I will conclude that I do not feel that this fight was the robbery that fans and pundits have listed it as. 117-111 was inappropriately wide and gives off the feeling that the decision was not on the level but the other scores turned in reflect the closely contested fight we saw Saturday night. I don’t hold up Chris Mannix of Sports Illustrated and the DAZN team as a very good scorer of boxing matches like I would Harold Lederman but he did score it around the same score as me. However, he had Gonzalez solidly ahead after 5 rounds with a 49-46 Gonzalez card that differs greatly from my scoring. I felt early on that Estrada scored the meaningful punches and landed more frequently at the end of his punches thus achieving noticeable snap. Gonzalez landed inside but I felt he did not jar Estrada’s head thus making the shots appear less impactful therefore less effective. As the fight went on I felt that Gonzalez became the more effective puncher with his shorter and more compact blows. Though Estrada tried to box effectively from the outside, Gonzalez began to catch more of his work in his gloves and scored effectively with both hands. Estrada’s accuracy began to wane down the stretch and I thought Gonzalez swept the final third of the fight, solidifying a victory for him on my card. I feel my card was a little beneficial to Estrada early on but am still hesitant to declare this fight a robbery despite my scorecard. A rematch seems likely despite the great Thai fighter Rungvisai holding mandatory status to face Estrada.

On the undercard Jessica McCaskill of Chicago, Illinois won a wide unanimous decision over Cecilia Braekhus to retain her undisputed welterweight championship.
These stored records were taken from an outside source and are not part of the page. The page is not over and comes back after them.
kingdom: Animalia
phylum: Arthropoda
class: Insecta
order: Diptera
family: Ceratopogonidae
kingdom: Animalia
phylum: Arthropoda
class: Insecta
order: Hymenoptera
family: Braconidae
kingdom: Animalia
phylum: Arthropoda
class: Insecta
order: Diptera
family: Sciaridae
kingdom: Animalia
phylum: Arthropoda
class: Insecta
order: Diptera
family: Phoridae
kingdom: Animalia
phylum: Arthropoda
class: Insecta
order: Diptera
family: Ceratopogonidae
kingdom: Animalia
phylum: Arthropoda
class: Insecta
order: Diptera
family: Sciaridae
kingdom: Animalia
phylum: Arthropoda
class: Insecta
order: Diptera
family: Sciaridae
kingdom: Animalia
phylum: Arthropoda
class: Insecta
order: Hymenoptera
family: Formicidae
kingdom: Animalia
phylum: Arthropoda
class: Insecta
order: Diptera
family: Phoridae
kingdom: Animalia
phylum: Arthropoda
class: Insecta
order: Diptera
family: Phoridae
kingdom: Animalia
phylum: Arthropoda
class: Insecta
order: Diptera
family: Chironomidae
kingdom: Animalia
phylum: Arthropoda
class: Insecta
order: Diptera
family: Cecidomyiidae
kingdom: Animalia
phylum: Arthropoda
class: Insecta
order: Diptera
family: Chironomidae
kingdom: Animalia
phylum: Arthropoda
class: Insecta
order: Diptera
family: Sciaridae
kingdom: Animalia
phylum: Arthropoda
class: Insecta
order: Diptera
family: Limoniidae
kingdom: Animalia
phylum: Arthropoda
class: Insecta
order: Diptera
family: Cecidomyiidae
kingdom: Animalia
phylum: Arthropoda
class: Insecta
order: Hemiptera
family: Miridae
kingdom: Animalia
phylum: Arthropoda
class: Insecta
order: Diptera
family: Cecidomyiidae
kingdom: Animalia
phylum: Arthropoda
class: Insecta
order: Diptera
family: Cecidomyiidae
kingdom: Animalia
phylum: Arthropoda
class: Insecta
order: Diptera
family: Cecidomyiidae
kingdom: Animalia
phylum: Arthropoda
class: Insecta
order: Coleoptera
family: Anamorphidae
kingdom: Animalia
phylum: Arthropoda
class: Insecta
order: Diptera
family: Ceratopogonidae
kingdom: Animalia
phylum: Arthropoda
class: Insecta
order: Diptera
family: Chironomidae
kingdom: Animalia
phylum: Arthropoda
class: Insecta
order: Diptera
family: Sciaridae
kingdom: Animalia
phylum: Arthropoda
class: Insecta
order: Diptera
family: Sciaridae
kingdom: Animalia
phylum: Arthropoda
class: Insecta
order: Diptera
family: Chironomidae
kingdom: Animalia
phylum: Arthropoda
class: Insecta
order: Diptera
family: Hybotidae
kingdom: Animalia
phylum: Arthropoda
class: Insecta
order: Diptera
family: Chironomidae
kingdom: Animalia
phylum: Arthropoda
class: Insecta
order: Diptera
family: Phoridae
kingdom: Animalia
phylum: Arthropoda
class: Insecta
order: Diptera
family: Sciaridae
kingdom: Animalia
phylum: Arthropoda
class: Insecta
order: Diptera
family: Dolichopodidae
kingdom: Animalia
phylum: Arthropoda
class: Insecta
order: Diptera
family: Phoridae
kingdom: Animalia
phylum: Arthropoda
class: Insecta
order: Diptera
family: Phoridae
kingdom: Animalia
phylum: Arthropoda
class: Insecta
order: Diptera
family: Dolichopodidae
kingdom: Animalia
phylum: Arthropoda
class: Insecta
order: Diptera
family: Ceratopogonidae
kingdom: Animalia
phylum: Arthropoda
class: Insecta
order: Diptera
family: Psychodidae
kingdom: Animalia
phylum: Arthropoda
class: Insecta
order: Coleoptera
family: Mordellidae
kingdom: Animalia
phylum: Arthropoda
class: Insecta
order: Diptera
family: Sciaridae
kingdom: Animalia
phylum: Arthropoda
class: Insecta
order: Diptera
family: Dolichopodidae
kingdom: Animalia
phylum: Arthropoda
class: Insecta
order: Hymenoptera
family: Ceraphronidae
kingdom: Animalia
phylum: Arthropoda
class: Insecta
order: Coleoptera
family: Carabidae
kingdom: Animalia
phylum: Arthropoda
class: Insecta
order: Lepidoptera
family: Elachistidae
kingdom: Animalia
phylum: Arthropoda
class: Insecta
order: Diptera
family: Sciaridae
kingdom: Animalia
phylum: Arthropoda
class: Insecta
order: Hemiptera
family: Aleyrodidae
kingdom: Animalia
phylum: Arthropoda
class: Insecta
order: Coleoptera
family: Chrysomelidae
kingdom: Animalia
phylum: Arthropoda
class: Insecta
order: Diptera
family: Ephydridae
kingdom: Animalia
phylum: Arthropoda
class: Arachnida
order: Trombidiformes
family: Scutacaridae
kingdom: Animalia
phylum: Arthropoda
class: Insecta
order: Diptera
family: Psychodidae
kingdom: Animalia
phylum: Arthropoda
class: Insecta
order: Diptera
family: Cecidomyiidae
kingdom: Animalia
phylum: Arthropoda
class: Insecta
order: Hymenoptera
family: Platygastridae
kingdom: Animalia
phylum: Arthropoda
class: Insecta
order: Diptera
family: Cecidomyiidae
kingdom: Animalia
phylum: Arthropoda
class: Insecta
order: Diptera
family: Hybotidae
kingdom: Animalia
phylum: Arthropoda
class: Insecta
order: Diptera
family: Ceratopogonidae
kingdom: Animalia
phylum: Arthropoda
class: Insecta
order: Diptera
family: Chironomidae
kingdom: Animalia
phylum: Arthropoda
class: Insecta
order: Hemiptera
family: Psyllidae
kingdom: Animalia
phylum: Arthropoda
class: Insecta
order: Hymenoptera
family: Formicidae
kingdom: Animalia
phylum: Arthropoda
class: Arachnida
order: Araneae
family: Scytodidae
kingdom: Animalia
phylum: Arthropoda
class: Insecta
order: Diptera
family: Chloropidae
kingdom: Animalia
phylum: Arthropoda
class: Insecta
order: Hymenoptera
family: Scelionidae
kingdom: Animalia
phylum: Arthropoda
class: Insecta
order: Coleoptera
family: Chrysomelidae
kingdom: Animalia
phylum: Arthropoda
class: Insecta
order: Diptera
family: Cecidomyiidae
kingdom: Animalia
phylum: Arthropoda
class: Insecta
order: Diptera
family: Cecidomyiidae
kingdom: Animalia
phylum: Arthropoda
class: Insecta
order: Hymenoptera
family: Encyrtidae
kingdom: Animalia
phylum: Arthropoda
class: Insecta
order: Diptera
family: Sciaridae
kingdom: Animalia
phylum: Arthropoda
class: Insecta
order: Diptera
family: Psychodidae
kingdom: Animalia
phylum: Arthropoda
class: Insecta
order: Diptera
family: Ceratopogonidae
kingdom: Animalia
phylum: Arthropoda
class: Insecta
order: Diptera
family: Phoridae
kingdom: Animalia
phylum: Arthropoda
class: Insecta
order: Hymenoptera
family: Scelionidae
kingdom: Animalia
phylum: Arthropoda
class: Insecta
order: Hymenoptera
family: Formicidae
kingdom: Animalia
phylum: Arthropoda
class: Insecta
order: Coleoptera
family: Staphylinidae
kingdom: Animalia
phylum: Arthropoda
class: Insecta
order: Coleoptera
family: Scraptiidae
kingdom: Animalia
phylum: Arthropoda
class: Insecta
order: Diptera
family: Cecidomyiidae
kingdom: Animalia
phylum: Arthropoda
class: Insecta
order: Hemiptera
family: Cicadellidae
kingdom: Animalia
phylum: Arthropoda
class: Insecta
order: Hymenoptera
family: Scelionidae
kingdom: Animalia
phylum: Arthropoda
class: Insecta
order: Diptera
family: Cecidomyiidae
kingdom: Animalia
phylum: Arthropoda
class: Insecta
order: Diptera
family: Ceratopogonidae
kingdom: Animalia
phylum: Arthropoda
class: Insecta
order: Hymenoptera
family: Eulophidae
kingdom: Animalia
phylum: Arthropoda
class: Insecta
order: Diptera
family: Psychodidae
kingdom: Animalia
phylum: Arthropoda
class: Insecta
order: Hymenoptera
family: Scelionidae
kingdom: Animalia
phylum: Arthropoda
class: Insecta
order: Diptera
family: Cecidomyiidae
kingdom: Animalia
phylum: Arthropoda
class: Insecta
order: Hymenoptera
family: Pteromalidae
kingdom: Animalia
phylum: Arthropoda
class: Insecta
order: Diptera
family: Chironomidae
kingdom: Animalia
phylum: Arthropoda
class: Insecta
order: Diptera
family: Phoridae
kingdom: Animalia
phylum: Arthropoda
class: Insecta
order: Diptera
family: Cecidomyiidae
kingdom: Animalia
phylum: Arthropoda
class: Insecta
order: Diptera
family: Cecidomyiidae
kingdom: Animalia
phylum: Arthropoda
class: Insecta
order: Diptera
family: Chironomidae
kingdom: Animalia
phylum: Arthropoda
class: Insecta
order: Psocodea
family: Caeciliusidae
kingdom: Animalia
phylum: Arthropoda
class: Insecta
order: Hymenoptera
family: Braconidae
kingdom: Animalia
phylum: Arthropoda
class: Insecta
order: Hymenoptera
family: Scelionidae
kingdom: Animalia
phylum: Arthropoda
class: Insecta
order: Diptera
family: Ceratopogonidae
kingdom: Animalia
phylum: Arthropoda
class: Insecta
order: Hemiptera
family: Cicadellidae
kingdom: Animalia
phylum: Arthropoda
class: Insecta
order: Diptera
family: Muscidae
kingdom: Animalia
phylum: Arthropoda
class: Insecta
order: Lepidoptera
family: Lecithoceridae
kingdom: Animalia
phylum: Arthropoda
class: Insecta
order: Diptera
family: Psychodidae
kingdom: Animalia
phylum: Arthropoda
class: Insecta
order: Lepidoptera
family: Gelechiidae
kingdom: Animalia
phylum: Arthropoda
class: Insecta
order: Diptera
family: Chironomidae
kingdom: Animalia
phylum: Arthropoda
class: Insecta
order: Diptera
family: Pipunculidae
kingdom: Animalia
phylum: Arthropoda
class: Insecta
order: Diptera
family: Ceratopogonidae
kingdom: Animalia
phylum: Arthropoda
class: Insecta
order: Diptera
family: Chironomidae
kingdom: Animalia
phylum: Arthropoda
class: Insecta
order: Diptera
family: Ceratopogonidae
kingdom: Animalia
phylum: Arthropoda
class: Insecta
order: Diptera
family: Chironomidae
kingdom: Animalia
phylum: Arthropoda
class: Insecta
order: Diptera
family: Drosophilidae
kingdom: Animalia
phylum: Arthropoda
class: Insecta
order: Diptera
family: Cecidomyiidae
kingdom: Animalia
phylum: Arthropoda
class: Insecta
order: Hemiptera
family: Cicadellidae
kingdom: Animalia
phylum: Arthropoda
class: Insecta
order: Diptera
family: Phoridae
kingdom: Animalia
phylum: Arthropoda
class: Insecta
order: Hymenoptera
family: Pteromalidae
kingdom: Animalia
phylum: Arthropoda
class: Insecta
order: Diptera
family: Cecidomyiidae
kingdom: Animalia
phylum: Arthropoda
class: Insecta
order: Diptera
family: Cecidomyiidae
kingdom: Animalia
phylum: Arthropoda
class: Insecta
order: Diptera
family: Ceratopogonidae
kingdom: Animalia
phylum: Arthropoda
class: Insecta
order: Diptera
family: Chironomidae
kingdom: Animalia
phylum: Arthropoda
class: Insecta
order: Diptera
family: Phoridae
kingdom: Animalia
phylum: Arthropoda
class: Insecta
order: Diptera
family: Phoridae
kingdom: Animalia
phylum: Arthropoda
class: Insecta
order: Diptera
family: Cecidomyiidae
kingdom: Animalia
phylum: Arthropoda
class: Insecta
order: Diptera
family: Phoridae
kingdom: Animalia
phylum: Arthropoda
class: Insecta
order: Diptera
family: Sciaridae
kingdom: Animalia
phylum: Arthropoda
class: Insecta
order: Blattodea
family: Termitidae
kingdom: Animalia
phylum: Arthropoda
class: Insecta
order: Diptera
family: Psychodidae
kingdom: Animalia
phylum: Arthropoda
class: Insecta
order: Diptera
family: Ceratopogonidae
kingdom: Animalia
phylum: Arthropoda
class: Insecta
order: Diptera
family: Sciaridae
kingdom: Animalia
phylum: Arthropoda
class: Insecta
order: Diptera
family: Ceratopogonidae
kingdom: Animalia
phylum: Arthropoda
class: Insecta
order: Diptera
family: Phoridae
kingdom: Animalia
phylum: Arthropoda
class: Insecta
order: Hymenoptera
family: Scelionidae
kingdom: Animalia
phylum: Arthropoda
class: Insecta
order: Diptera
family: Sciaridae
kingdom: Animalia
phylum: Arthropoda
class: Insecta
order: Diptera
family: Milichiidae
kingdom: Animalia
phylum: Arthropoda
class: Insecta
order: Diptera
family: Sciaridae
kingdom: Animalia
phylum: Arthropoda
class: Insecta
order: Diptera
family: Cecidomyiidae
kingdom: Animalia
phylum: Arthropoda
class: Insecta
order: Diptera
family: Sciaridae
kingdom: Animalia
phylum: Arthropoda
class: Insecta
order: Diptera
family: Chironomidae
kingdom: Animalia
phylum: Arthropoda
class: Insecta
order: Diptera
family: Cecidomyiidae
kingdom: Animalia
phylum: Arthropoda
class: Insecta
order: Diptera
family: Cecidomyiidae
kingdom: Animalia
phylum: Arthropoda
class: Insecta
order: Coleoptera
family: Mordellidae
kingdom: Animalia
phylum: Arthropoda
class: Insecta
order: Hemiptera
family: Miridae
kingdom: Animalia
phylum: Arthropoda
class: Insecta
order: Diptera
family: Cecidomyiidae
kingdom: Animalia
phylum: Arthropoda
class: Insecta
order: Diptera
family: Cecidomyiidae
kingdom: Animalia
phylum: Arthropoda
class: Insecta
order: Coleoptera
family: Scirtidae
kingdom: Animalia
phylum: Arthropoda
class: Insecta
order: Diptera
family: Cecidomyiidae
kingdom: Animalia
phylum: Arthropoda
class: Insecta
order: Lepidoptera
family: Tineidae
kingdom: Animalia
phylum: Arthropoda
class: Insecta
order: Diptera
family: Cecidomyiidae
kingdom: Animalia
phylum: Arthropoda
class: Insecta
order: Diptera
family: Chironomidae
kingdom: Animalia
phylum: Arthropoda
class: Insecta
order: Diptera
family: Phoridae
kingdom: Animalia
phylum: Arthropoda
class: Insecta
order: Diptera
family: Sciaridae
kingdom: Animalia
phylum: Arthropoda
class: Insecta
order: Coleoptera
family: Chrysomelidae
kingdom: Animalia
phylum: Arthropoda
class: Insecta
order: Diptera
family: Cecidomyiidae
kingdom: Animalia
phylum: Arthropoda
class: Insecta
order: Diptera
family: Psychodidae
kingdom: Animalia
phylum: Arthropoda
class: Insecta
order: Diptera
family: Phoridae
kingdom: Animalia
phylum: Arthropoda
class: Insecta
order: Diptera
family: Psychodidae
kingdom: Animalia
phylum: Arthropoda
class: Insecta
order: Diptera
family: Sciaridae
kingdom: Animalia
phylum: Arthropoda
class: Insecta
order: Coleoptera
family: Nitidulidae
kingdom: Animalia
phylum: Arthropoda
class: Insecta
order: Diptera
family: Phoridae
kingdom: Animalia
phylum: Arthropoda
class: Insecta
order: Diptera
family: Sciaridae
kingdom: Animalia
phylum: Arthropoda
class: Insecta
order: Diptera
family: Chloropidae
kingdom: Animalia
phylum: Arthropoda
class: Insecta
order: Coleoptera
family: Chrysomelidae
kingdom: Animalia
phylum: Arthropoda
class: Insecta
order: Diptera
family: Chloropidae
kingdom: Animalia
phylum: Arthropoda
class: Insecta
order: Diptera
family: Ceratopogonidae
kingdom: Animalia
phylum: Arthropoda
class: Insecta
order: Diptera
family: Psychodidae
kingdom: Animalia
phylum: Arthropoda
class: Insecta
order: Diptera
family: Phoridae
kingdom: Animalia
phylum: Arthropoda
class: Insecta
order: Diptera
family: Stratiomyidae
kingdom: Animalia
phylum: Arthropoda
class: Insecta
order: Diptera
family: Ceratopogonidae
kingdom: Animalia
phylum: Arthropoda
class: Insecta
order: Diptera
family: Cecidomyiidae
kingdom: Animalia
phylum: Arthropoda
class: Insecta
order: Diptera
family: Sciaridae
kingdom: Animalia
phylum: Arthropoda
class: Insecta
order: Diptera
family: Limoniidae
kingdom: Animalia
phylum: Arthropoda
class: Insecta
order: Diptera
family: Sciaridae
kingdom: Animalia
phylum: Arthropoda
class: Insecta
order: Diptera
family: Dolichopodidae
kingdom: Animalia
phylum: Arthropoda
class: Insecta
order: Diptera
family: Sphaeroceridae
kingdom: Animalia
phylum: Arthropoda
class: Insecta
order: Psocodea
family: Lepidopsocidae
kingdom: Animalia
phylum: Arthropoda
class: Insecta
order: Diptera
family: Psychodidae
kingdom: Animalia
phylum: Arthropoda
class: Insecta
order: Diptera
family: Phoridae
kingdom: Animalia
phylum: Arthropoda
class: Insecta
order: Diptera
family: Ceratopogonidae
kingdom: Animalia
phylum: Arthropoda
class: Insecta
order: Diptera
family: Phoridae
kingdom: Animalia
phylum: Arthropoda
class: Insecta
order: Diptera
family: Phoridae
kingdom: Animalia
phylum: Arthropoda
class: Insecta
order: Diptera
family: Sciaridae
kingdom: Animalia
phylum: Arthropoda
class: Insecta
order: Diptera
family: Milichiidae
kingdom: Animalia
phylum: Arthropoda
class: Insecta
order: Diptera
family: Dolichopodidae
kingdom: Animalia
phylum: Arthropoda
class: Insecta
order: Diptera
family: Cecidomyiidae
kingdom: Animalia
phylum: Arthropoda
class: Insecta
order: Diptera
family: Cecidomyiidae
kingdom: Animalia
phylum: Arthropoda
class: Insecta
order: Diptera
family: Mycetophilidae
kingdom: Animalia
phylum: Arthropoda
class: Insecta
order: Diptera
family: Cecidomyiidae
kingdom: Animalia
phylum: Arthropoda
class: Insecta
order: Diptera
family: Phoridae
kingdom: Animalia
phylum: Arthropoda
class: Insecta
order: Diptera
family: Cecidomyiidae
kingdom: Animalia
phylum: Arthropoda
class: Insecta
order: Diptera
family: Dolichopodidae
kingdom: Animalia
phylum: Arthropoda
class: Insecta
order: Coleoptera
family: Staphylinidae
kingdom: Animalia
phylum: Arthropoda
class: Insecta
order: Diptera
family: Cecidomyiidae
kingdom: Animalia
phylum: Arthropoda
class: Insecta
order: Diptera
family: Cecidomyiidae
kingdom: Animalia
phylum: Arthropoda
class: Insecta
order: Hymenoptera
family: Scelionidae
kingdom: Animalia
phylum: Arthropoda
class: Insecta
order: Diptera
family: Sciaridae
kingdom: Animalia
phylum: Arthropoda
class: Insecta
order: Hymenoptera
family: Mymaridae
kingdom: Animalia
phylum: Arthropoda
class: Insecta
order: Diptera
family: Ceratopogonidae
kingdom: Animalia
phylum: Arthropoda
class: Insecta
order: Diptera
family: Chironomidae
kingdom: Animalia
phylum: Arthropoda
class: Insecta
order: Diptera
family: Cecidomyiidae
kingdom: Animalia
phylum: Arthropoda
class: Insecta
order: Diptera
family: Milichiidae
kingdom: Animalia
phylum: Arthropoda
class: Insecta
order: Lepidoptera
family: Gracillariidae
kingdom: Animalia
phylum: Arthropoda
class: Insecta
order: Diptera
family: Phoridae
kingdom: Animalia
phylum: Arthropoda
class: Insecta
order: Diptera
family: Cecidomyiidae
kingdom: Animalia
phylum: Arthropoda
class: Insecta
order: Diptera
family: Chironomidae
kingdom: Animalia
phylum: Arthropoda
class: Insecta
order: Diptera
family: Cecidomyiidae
DAZN’s commentary team tried to force a narrative that this fight was close when the wide scores in favor of McCaskill were read at 100-89, 99-90 and 98-91. I did not think this contest was close at all despite Chris Mannix’s declarations. McCaskill won the first five rounds clearly and possibly the initial seven. Braekhus started to box on her toes in round six but lost the seventh with a point deduction for excessive holding. The fight was arguably 6-1 with a 10-8 round or 7-0 with a 10-8 round heading into the eighth and the DAZN team was pretending this was a close fight, up in the air heading into the tenth. McCaskill won this fight going away in what was a very exciting woman’s main event. Women’s boxing has seen a renaissance these past few years with Katie Taylor’s two great fights with Delfine Persoon, McCaskill upsetting and winning the rematch vs Braekhus, Terri Harper winning a war against Natasha Jonas and Claressa Shields gaining undisputed status at two different weight divisions and looking for greatness in future fights.